Loi 62 : la ministre Vallée répondra aux questions mardi matin

Elle a convoqué une conférence de presse à 10h.

23/10/2017 18:54 EDT | Actualisé 24/10/2017 09:58 EDT

QUÉBEC – Devant le tollé soulevé au Québec, la ministre de la Justice, Stéphanie Vallée, a convoqué une conférence de presse mardi à 10h, où elle dévoilera les « règles d'application » de sa loi sur la neutralité religieuse.

La nouvelle loi, qui oblige à donner et à recevoir des services publics à visage découvert, a été l'objet de vives critiques depuis son adoption la semaine dernière. Le reste du Canada la trouve discriminatoire, voire islamophobe, alors que les municipalités estiment qu'elle est inapplicable.

Un flou persiste à savoir si les chauffeurs d'autobus devront obliger les femmes musulmanes qui portent le niqab à se dévoiler le visage pendant tout le trajet, comme prévu par la loi.
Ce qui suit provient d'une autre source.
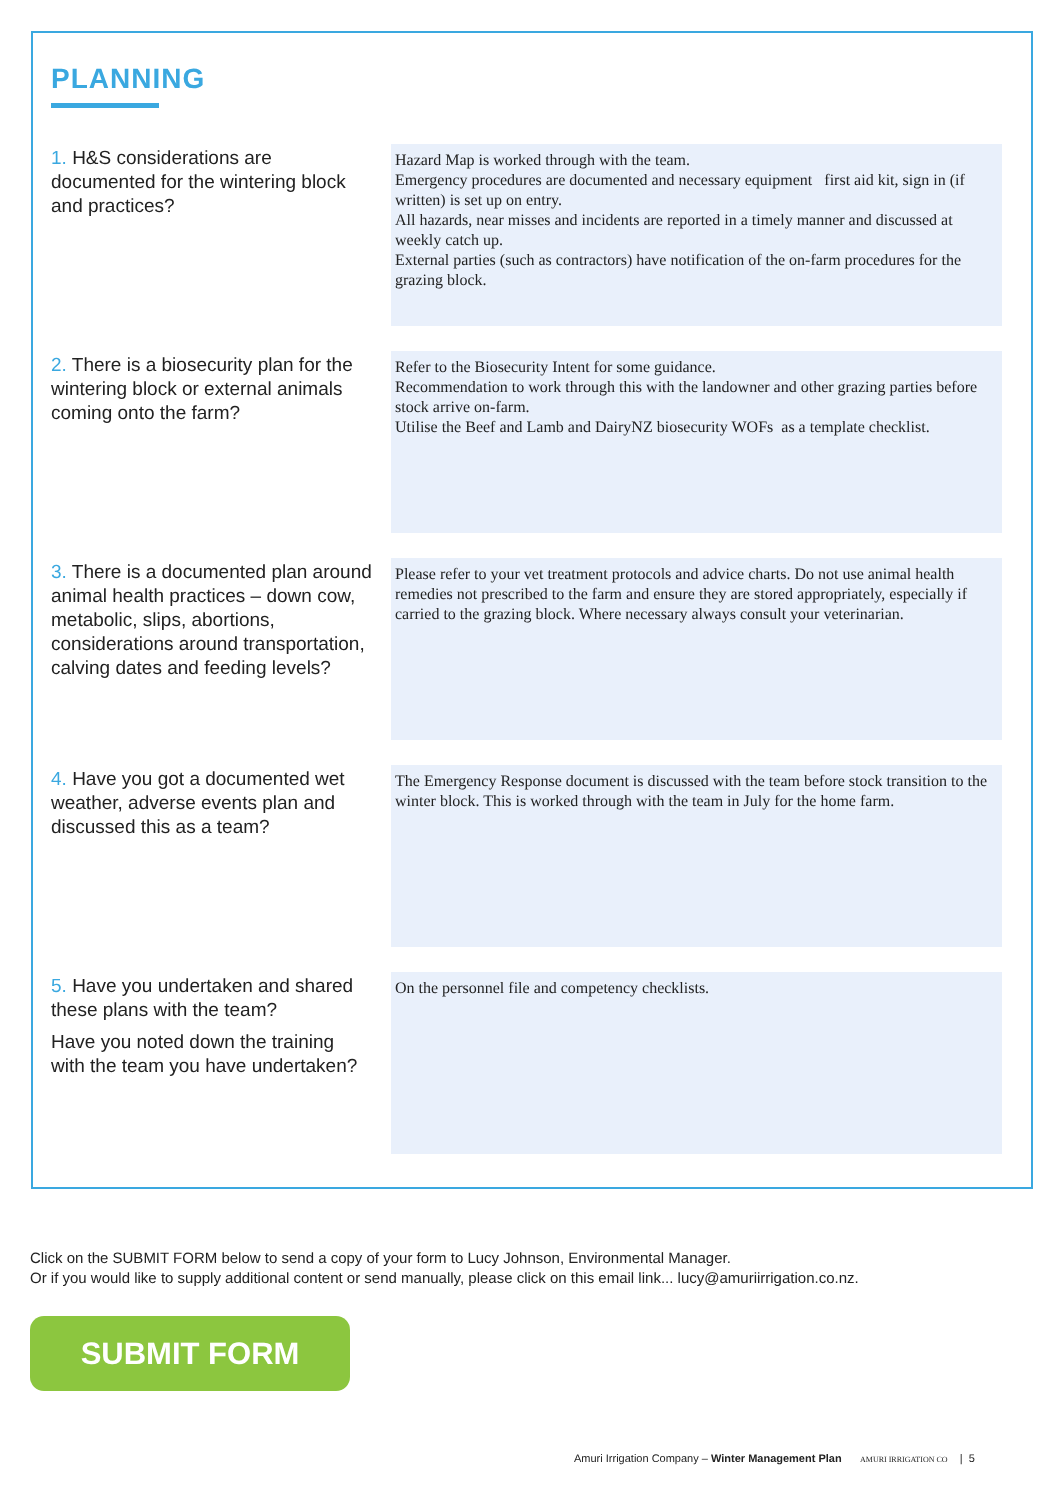PLANNING
1. H&S considerations are documented for the wintering block and practices?
Hazard Map is worked through with the team.
Emergency procedures are documented and necessary equipment first aid kit, sign in (if written) is set up on entry.
All hazards, near misses and incidents are reported in a timely manner and discussed at weekly catch up.
External parties (such as contractors) have notification of the on-farm procedures for the grazing block.
2. There is a biosecurity plan for the wintering block or external animals coming onto the farm?
Refer to the Biosecurity Intent for some guidance.
Recommendation to work through this with the landowner and other grazing parties before stock arrive on-farm.
Utilise the Beef and Lamb and DairyNZ biosecurity WOFs as a template checklist.
3. There is a documented plan around animal health practices – down cow, metabolic, slips, abortions, considerations around transportation, calving dates and feeding levels?
Please refer to your vet treatment protocols and advice charts. Do not use animal health remedies not prescribed to the farm and ensure they are stored appropriately, especially if carried to the grazing block. Where necessary always consult your veterinarian.
4. Have you got a documented wet weather, adverse events plan and discussed this as a team?
The Emergency Response document is discussed with the team before stock transition to the winter block. This is worked through with the team in July for the home farm.
5. Have you undertaken and shared these plans with the team?
Have you noted down the training with the team you have undertaken?
On the personnel file and competency checklists.
Click on the SUBMIT FORM below to send a copy of your form to Lucy Johnson, Environmental Manager.
Or if you would like to supply additional content or send manually, please click on this email link... lucy@amuriirrigation.co.nz.
SUBMIT FORM
Amuri Irrigation Company – Winter Management Plan AMURI IRRIGATION CO | 5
La porte-parole du Parti québécois en matière de laïcité, Agnès Maltais, s'attend à ce que ce soit le cas.

Des manifestations ont déjà eu lieu à ce sujet dans la métropole. Québec solidaire appelait d'ailleurs ses militants à « enfreindre la loi » en portant un foulard ou des verres fumés pour manifester dans le métro de Montréal dimanche, selon un courriel obtenu par le HuffPost.

Lundi, le porte-parole de Québec solidaire, Gabriel Nadeau-Dubois, a qualifié la loi sur la neutralité religieuse de « patente à gosses pas gérable » pour les sociétés de transport et les municipalités qui devront imposer le visage découvert.

« Tant mieux si la ministre fait des précisions puis explique comment les gens sur le terrain sont censés utiliser ce projet de loi, parce qu'à l'heure actuelle, ça ne tient pas la route. Tout le monde le dit. »

La Coalition avenir Québec, de son côté, a déjà dit qu'elle abrogerait la loi sur la neutralité religieuse, si elle était portée au pouvoir, pour la remplacer par une « vraie » Charte de la laïcité qui interdirait aux fonctionnaires en position d'autorité d'afficher leur religion.

Lundi, le premier ministre Philippe Couillard a défendu la « bonne loi » de son gouvernement. La ministre des Relations internationales, Christine St-Pierre, a précisé que le visage découvert était une « question de sécurité, d'identification et de communication ».